Intentions: Read, clean, love my family

Affirmations: I am working hard for my family, I am a good wife and mother.

Summer Friday

Gratitude:

  1. New car! Maybe not so grateful for the new much higher car payment, but at least one thing done.
  2. Friday. I love fridays.
  3. Bubba went back to sleep after he was ready to party at 3:30 this am.
  4. Dx appt for baby bear, can get that cough checked out and I don’t have to feel so concerned about it. I think there might be an ear infection actually.
  5. Hubs continues to work his recovery.
  6. Hubs did NOT go to the drill at the fire department last night, super helpful to me.
  7. Finalized baby registry.
  8. Did my morning mindset routine every day this week (I think…)
  9. Attended an SANON meeting this week, maybe I will have more of a community support to deal with this.
  10. Dreary day—sometimes they are needed.

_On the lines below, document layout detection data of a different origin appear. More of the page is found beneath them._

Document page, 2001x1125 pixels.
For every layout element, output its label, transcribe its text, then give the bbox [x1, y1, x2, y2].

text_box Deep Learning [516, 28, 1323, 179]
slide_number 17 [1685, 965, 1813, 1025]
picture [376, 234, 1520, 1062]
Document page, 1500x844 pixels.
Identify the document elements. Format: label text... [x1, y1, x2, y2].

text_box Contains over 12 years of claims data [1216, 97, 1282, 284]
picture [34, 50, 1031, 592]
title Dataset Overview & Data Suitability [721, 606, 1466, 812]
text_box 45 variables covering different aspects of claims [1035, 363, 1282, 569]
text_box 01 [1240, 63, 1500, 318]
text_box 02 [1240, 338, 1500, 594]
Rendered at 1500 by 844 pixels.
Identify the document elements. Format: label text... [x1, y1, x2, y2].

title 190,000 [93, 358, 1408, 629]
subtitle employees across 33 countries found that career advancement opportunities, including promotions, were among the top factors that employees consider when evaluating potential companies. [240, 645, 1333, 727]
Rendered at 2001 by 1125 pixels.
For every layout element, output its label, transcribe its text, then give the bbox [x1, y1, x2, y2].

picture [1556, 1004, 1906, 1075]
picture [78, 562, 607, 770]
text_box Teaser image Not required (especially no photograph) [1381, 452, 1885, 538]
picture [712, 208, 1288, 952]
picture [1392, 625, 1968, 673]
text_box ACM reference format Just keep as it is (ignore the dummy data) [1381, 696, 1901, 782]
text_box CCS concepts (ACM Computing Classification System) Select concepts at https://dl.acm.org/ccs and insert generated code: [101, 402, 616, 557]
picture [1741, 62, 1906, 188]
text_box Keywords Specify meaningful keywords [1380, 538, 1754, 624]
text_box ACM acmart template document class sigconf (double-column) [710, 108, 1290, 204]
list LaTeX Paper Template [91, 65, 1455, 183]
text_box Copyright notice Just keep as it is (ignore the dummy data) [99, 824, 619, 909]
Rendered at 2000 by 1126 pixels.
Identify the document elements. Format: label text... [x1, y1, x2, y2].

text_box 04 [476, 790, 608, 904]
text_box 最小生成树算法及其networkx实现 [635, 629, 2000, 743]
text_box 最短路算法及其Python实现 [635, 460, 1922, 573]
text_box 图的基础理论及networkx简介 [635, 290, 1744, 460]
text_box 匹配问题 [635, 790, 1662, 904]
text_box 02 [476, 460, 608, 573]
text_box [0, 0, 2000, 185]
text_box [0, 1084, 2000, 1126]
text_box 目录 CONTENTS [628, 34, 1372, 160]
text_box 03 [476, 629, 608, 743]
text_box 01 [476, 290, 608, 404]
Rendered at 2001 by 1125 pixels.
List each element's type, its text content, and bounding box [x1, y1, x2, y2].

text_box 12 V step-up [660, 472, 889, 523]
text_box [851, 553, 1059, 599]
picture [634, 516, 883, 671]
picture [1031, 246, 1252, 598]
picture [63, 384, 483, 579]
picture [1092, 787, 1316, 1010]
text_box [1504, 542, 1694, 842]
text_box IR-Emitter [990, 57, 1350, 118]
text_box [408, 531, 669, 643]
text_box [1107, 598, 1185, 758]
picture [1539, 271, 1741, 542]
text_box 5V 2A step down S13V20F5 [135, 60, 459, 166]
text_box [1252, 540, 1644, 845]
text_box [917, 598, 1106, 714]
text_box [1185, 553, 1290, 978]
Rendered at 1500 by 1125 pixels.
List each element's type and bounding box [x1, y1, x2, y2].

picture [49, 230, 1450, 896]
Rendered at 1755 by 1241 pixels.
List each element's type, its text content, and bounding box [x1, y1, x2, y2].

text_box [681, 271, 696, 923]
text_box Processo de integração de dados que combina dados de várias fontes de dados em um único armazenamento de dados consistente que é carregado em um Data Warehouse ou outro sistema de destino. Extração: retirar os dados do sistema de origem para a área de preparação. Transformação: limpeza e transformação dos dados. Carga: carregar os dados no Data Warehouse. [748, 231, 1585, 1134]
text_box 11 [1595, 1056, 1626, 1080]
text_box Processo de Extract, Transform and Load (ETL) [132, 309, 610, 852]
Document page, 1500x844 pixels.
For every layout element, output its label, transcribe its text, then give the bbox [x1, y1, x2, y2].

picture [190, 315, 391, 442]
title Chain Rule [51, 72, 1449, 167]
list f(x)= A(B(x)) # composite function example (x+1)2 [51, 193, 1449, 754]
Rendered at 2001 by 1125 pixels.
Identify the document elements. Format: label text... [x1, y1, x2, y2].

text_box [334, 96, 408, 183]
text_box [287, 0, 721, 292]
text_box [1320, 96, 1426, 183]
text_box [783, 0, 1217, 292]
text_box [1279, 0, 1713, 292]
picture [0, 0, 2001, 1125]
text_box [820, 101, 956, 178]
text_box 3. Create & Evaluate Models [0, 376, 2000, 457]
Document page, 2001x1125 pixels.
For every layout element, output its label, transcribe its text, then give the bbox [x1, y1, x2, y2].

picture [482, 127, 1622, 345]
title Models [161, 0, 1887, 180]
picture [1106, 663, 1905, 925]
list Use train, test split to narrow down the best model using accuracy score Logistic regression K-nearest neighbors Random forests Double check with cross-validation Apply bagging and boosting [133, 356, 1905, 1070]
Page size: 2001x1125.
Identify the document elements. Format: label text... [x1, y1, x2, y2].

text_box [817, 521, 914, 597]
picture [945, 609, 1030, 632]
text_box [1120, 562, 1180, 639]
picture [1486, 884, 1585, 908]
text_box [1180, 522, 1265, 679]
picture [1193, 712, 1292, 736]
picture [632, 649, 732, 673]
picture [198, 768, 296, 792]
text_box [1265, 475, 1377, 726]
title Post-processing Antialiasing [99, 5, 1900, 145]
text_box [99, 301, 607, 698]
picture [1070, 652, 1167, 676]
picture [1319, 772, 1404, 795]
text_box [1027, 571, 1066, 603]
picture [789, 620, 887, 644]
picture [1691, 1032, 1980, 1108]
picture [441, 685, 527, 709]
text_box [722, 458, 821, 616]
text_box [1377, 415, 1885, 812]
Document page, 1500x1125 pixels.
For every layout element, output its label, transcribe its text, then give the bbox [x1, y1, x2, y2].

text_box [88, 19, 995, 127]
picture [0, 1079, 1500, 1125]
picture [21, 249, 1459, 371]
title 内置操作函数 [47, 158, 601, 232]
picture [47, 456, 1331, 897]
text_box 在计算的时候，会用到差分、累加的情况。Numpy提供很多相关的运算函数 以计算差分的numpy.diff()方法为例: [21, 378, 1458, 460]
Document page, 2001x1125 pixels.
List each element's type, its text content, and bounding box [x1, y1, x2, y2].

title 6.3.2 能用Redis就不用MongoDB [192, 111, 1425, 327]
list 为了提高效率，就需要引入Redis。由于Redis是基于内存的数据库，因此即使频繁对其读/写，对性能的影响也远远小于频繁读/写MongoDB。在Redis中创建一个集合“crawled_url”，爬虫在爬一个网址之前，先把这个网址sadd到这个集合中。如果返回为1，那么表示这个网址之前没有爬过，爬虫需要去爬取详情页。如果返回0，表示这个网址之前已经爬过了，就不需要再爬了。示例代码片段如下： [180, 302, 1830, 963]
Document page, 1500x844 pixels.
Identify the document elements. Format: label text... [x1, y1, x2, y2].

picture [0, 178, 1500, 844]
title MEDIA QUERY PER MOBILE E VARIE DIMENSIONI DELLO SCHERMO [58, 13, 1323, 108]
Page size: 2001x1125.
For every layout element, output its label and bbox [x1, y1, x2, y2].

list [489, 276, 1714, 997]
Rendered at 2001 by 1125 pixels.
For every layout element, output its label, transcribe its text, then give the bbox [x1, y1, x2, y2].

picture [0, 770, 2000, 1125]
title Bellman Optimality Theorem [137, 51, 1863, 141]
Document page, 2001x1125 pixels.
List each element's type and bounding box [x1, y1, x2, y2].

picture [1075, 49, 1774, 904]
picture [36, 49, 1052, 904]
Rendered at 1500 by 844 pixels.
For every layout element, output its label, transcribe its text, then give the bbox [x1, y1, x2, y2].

Intentions: Take care of my self today (walk, yoga, shower). Practice acknowledging feelings of anger and choosing to not respond in anger. Build shelf by the end of the weekend!

Affirmations: I am taking care of myself. I am a good wife. I am a good mom.

Summer Days

I really need to practice some gratitude this morning.

Gratitude:

  1. My aunt received the flowers
  2. Baby boys who are so loving and cute even when they are precocious
  3. Car stuff seems to be moving forward
  4. Baby is moving a lot
  5. Cooler day
  6. Couples session yesterday
  7. My comfy bed
  8. Intimacy with hubs
  9. My cute little town
  10. Glucose test results normal!

Intentions: Breath deeply, work on my impact letter and practice being patient with those around me (my children esp).

Affirmations: I am trying to be better. I am working on my recovery.

Summer Day…

Gratitude:

  1. My 3 hr glucose test results all fell into the normal range!
  2. It’s still July
  3. Beautiful morning
  4. Woke up on my own
  5. Attended first SANON meeting
  6. Loving baby boys
  7. School doesn’t start for awhile.
  8. My new women in stem posters!
  9. Anti-racist Book club
  10. Husband made a big effort to not just work on disclosure but also to clean up kitchen after dinner last night.

Intentions: Hang up pictures in room. WALK! Think about issues before today’s couple session.

Affirmations: I am a good wife and mother. I am working on recovery. I am a caring teacher.